DATA PROVIDED:
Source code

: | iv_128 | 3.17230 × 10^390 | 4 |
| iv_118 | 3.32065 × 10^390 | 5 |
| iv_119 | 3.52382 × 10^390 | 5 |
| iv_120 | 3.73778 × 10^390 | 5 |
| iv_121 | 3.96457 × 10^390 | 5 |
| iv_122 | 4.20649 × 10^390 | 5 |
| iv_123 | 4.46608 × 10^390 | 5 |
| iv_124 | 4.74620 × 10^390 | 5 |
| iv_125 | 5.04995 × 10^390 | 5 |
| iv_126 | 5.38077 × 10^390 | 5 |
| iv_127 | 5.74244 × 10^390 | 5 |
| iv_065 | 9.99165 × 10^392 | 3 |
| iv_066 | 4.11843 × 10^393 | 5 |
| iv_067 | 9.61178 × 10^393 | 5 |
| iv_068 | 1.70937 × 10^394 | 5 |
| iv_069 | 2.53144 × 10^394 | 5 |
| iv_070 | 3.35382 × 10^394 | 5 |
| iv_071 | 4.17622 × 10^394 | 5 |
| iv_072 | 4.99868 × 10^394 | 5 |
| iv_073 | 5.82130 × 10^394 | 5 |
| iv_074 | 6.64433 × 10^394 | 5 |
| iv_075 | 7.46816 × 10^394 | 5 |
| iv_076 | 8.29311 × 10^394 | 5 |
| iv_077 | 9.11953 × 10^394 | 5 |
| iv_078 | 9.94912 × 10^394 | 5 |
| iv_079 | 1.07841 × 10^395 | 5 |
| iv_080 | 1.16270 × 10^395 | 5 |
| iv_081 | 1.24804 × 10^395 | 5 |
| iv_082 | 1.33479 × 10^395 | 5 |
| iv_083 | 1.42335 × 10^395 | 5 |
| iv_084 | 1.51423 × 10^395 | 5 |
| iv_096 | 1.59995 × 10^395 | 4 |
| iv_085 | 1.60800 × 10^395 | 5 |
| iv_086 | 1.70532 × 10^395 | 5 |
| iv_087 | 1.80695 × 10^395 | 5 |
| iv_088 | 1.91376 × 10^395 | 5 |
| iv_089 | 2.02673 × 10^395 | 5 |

TASK BRIEF:
Please return the records above exactly as they are written.

RESULT BELOW:
Source code

: | iv_128 | 3.17230 × 10^390 | 4 |
| iv_118 | 3.32065 × 10^390 | 5 |
| iv_119 | 3.52382 × 10^390 | 5 |
| iv_120 | 3.73778 × 10^390 | 5 |
| iv_121 | 3.96457 × 10^390 | 5 |
| iv_122 | 4.20649 × 10^390 | 5 |
| iv_123 | 4.46608 × 10^390 | 5 |
| iv_124 | 4.74620 × 10^390 | 5 |
| iv_125 | 5.04995 × 10^390 | 5 |
| iv_126 | 5.38077 × 10^390 | 5 |
| iv_127 | 5.74244 × 10^390 | 5 |
| iv_065 | 9.99165 × 10^392 | 3 |
| iv_066 | 4.11843 × 10^393 | 5 |
| iv_067 | 9.61178 × 10^393 | 5 |
| iv_068 | 1.70937 × 10^394 | 5 |
| iv_069 | 2.53144 × 10^394 | 5 |
| iv_070 | 3.35382 × 10^394 | 5 |
| iv_071 | 4.17622 × 10^394 | 5 |
| iv_072 | 4.99868 × 10^394 | 5 |
| iv_073 | 5.82130 × 10^394 | 5 |
| iv_074 | 6.64433 × 10^394 | 5 |
| iv_075 | 7.46816 × 10^394 | 5 |
| iv_076 | 8.29311 × 10^394 | 5 |
| iv_077 | 9.11953 × 10^394 | 5 |
| iv_078 | 9.94912 × 10^394 | 5 |
| iv_079 | 1.07841 × 10^395 | 5 |
| iv_080 | 1.16270 × 10^395 | 5 |
| iv_081 | 1.24804 × 10^395 | 5 |
| iv_082 | 1.33479 × 10^395 | 5 |
| iv_083 | 1.42335 × 10^395 | 5 |
| iv_084 | 1.51423 × 10^395 | 5 |
| iv_096 | 1.59995 × 10^395 | 4 |
| iv_085 | 1.60800 × 10^395 | 5 |
| iv_086 | 1.70532 × 10^395 | 5 |
| iv_087 | 1.80695 × 10^395 | 5 |
| iv_088 | 1.91376 × 10^395 | 5 |
| iv_089 | 2.02673 × 10^395 | 5 |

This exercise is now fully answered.